Earlier this year, Target had a major database outage as a result of an error made during regular retail information system (RIS) maintenance. During the outage, Target was unable to process consumer credit card transactions for over an hour, resulting in a frustrating experience for shoppers. In 2019, when high availability is the norm, why do retailers still experience outages? And what can retailers like Target do to avoid costly downtime in advance of the holiday season?
Understanding Resilient Systems And High Availability
Any downtime, even one second will damage the brand reputation and trust with a consumer and lead to lost transactions — impacting revenue. This is especially important as Amazon continues to dominate the retail industry. The way to compete with Amazon is by providing consumers with frictionless, fast and efficient service, especially during the holiday season.
Historically, highly available systems used to be systems with redundant, hot-swappable power supplies, disk drives and even CPUs. However, today there are better approaches to high availability than making a single machine highly available. Now retailers have access to services that are highly available by using large clusters of machines, where any node in the cluster can fail without impacting the consumer experience.
What this means is that if there is a disaster that affects one node it doesn’t cause the retailer's entire infrastructure to cease processing transactions. Today's resilient, distributed retail systems that are built to failover in cloud-native ways are no longer prone to outages like this.
It’s 2019, Why Do RIS Outages Still Happen?
Good question. So why do retailers still have outages? They happen for many reasons, including network configuration errors created by humans, denial of service attacks, natural disasters, etc. While none of these causes are going away any time soon, some RIS outages caused by humans can be averted and data outages due to disasters can be made history.
One approach retailers can use to prevent costly outages is to make retail information systems resilient. This means moving legacy activities like point-of-sale systems, inventory and shopper behavior, etc., to the cloud and selecting a system that:
- Eliminates maintenance windows: Maintenance windows are designed to minimize user impact, but any planned downtime is an unacceptable consumer experience. Look for an RIS that keeps point-of-sale systems up and eliminates all mandatory maintenance downtime.
- Automate resilience testing: Simulating disasters (and recovering from them) shouldn’t be a manual process. Retailers that build this into their everyday processes, like Netflix, have a working model that makes emergency protocols not an edge case, but the norm.
- Adopt a self-healing database: Choosing a database that self-organizes, self-heals and automatically rebalances is a crucial component of resilience. By making component failure an expected event that a system can handle gracefully, retailers will be prepared when a data center goes down for whatever reason.
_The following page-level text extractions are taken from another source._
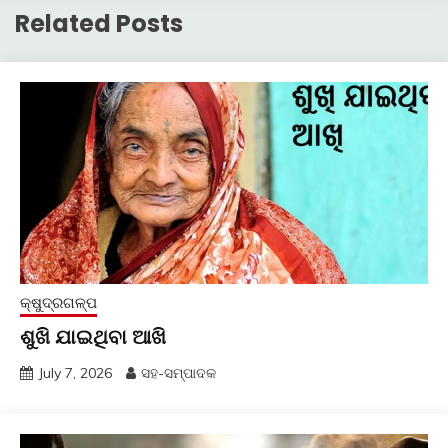
Related Posts
କ୍ଷୁଦ୍ରଗଳ୍ପ
ଶୁଖି ଯାଇଥିବା ଆଖି
July 7, 2026
ସହ-ସମ୍ପାଦକ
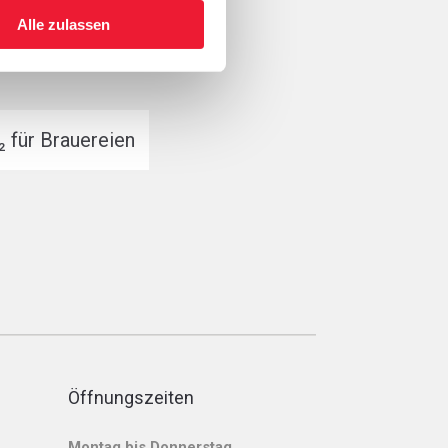
Alle zulassen
 für Brauereien
Öffnungszeiten
Montag bis Donnerstag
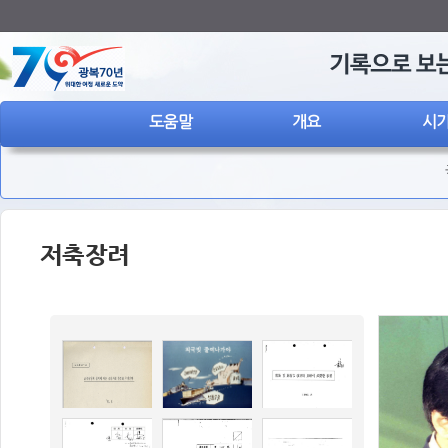
도움말
개요
시기
저축장려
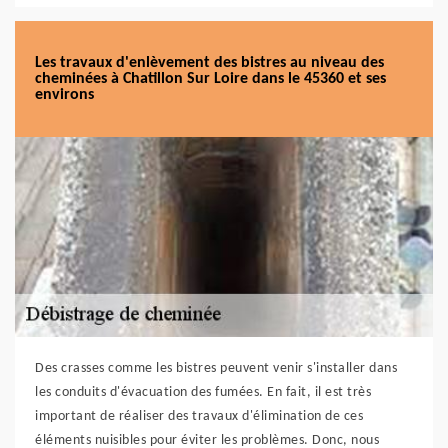
Les travaux d'enlèvement des bistres au niveau des
cheminées à Chatillon Sur Loire dans le 45360 et ses
environs
Des crasses comme les bistres peuvent venir s'installer dans
les conduits d'évacuation des fumées. En fait, il est très
important de réaliser des travaux d'élimination de ces
éléments nuisibles pour éviter les problèmes. Donc, nous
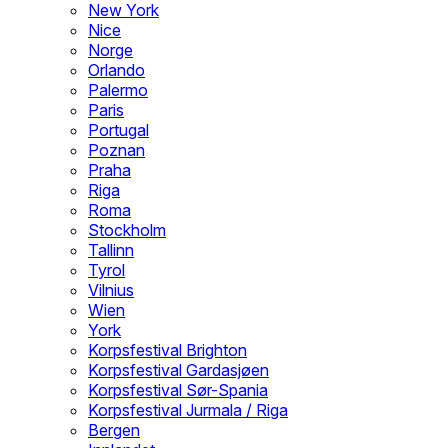
New York
Nice
Norge
Orlando
Palermo
Paris
Portugal
Poznan
Praha
Riga
Roma
Stockholm
Tallinn
Tyrol
Vilnius
Wien
York
Korpsfestival Brighton
Korpsfestival Gardasjøen
Korpsfestival Sør-Spania
Korpsfestival Jurmala / Riga
Bergen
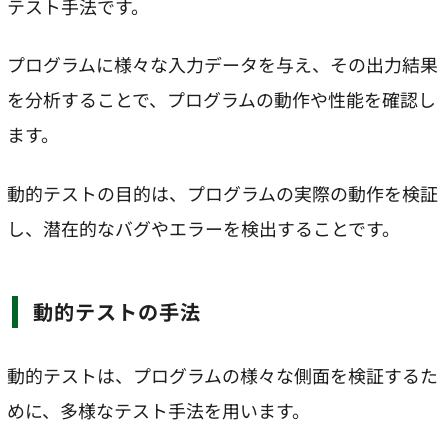
テスト手法です。
プログラムに様々な入力データを与え、その出力結果
を分析することで、プログラムの動作や性能を確認し
ます。
動的テストの目的は、プログラムの実際の動作を検証
し、潜在的なバグやエラーを検出することです。
動的テストの手法
動的テストは、プログラムの様々な側面を検証するた
めに、多様なテスト手法を用います。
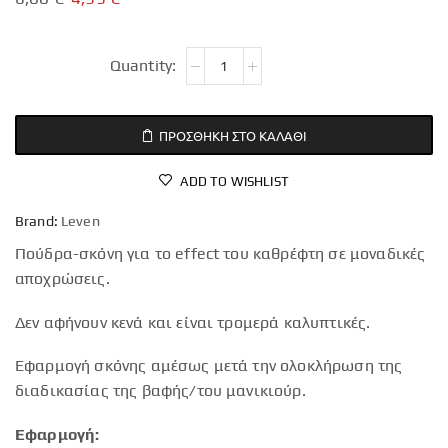
ΠΡΟΣΘΉΚΗ ΣΤΟ ΚΑΛΆΘΙ
ADD TO WISHLIST
Brand:
Leven
Πούδρα-σκόνη για το effect του καθρέφτη σε μοναδικές
αποχρώσεις.
Δεν αφήνουν κενά και είναι τρομερά καλυπτικές.
Εφαρμογή σκόνης αμέσως μετά την ολοκλήρωση της
διαδικασίας της βαφής/του μανικιούρ.
Εφαρμογή:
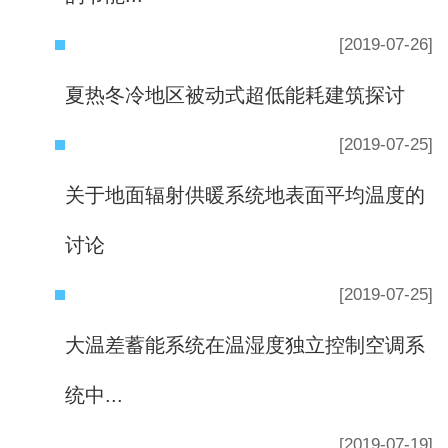
[2019-07-26]
夏热冬冷地区被动式超低能耗建筑探讨
[2019-07-25]
关于地面辐射供暖系统地表面平均温度的
讨论
[2019-07-25]
大温差蓄能系统在温湿度独立控制空调系
统中...
[2019-07-19]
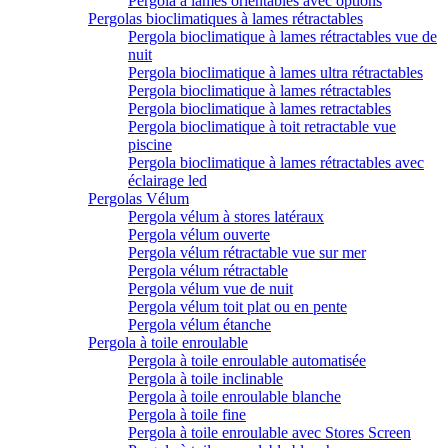
Pergola à lames orientables avec options
Pergolas bioclimatiques à lames rétractables
Pergola bioclimatique à lames rétractables vue de
nuit
Pergola bioclimatique à lames ultra rétractables
Pergola bioclimatique à lames rétractables
Pergola bioclimatique à lames retractables
Pergola bioclimatique à toit retractable vue
piscine
Pergola bioclimatique à lames rétractables avec
éclairage led
Pergolas Vélum
Pergola vélum à stores latéraux
Pergola vélum ouverte
Pergola vélum rétractable vue sur mer
Pergola vélum rétractable
Pergola vélum vue de nuit
Pergola vélum toit plat ou en pente
Pergola vélum étanche
Pergola à toile enroulable
Pergola à toile enroulable automatisée
Pergola à toile inclinable
Pergola à toile enroulable blanche
Pergola à toile fine
Pergola à toile enroulable avec Stores Screen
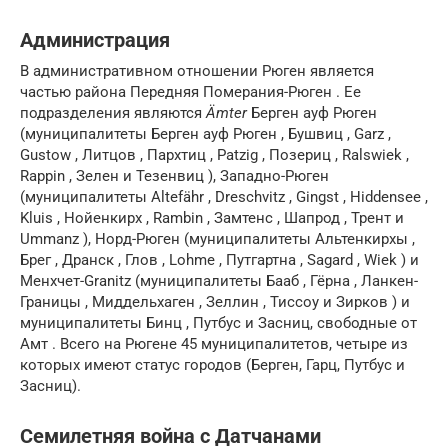
Администрация
В административном отношении Рюген является
частью района Передняя Померания-Рюген . Ее
подразделения являются
Ämter
Берген ауф Рюген
(муниципалитеты Берген ауф Рюген , Бушвиц , Garz ,
Gustow , Литцов , Пархтиц , Patzig , Позериц , Ralswiek ,
Rappin , Зелен и Тезенвиц ), Западно-Рюген
(муниципалитеты Altefähr , Dreschvitz , Gingst , Hiddensee ,
Kluis , Нойенкирх , Rambin , Замтенс , Шапрод , Трент и
Ummanz ), Норд-Рюген (муниципалитеты Альтенкирхы ,
Брег , Дранск , Глов , Lohme , Путгартна , Sagard , Wiek ) и
Менхчет-Granitz (муниципалитеты Бааб , Гёрна , Ланкен-
Границы , Миддельхаген , Зеллин , Тиссоу и Зирков ) и
муниципалитеты Бинц , Путбус и Засниц, свободные от
Амт . Всего на Рюгене 45 муниципалитетов, четыре из
которых имеют статус городов (Берген, Гарц, Путбус и
Засниц).
Семилетняя война с Датчанами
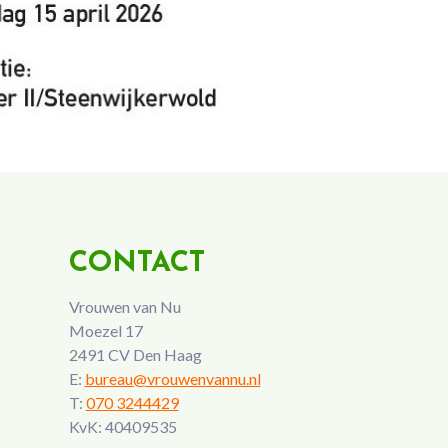
CONTACT
Vrouwen van Nu
Moezel 17
2491 CV Den Haag
E:
bureau@vrouwenvannu.nl
T:
070 3244429
KvK: 40409535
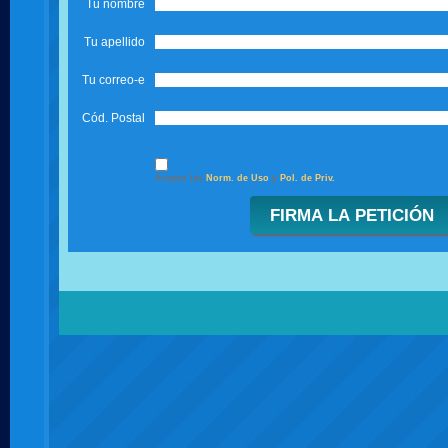
Tu nombre
Tu apellido
Tu correo-e
Cód. Postal
Acepto las
Norm. de Uso
y
Pol. de Priv.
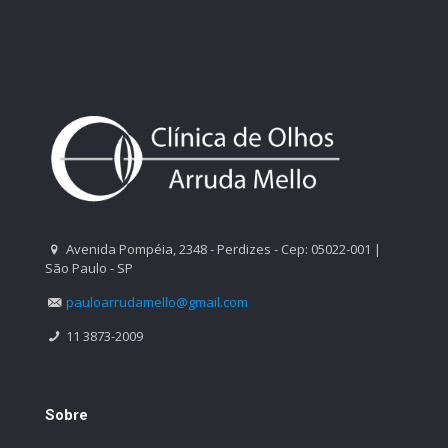
Avenida Pompéia, 2348 - Perdizes - Cep: 05022-001 |
São Paulo - SP
pauloarrudamello@gmail.com
11 3873-2009
Sobre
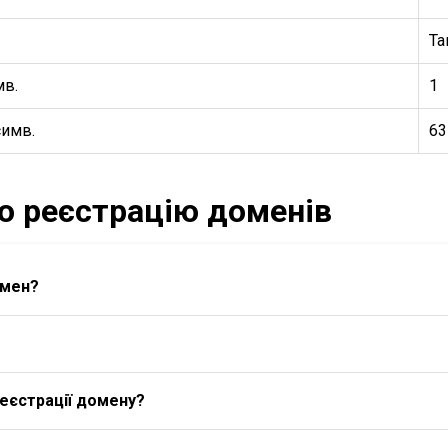
Та
мв.
1
симв.
63
ро реєстрацію доменів
омен?
еєстрації домену?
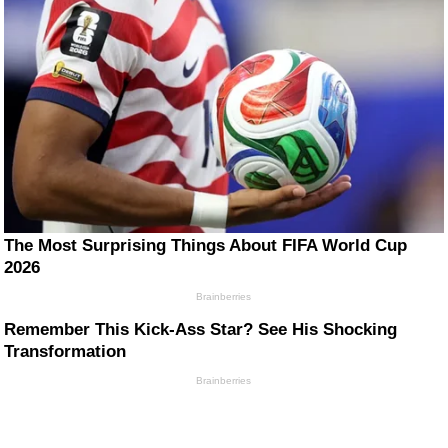
The Most Surprising Things About FIFA World Cup
2026
Brainberries
Remember This Kick-Ass Star? See His Shocking
Transformation
Brainberries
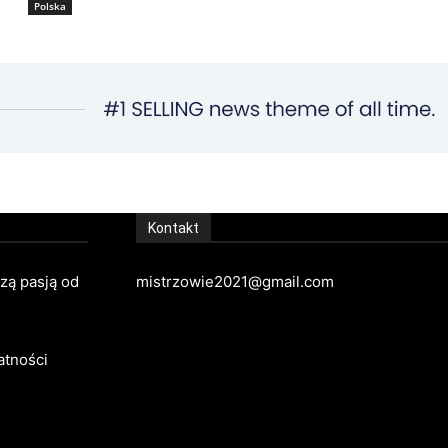
Polska
Kontakt
szą pasją od
mistrzowie2021@gmail.com
atności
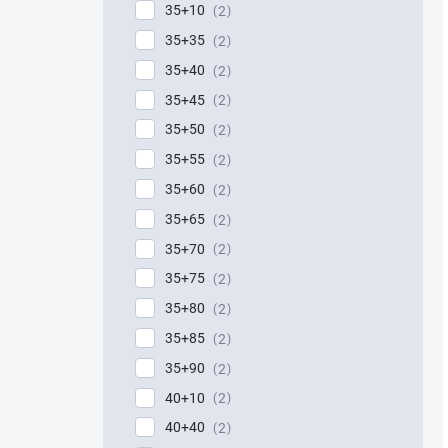
35+10
2
35+35
2
35+40
2
35+45
2
35+50
2
35+55
2
35+60
2
35+65
2
35+70
2
35+75
2
35+80
2
35+85
2
35+90
2
40+10
2
40+40
2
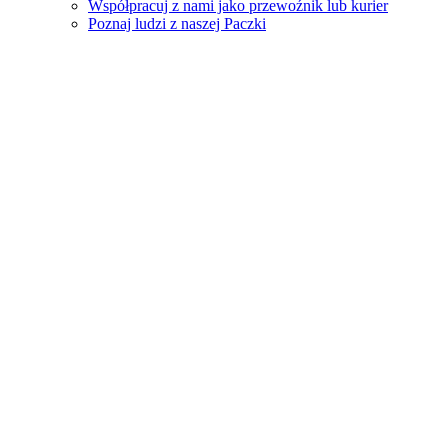
Współpracuj z nami jako przewoźnik lub kurier
Poznaj ludzi z naszej Paczki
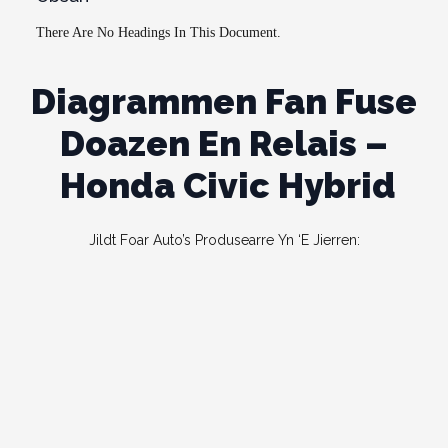
There Are No Headings In This Document.
Diagrammen Fan Fuse
Doazen En Relais –
Honda
Civic
Hybrid
Jildt Foar Auto’s Produsearre Yn ‘e Jierren:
- Select an RIS with built-in redundancy to ensure data replicates: To survive disasters, retailers need to replicate the data stored in their RIS and have redundancy built into the system to eliminate all points of failure. Prepare for disaster by having data transactionally replicated to multiple data centers as part of normal operation.
While it might seem daunting to migrate RIS data to the cloud, it is an effective approach to keep processing credit card transactions during the busy holiday season without experiencing a costly outage. In order to compete, retailers need to consider adopting a high availability platform that supports their RIS system and helps them move merchandise.
Peter Mattis is the co-founder and CTO of Cockroach Labs where he works on a bit of everything, from low-level optimization of code to refining the overall design. He has worked on distributed systems for most of his career, designing and implementing the original Gmail backend search and storage system at Google and designing and implementing Colossus, the successor to Google's original distributed file system. In his university days, he was one of the original authors of the GIMP and is still amazed when people tell him they use it frequently.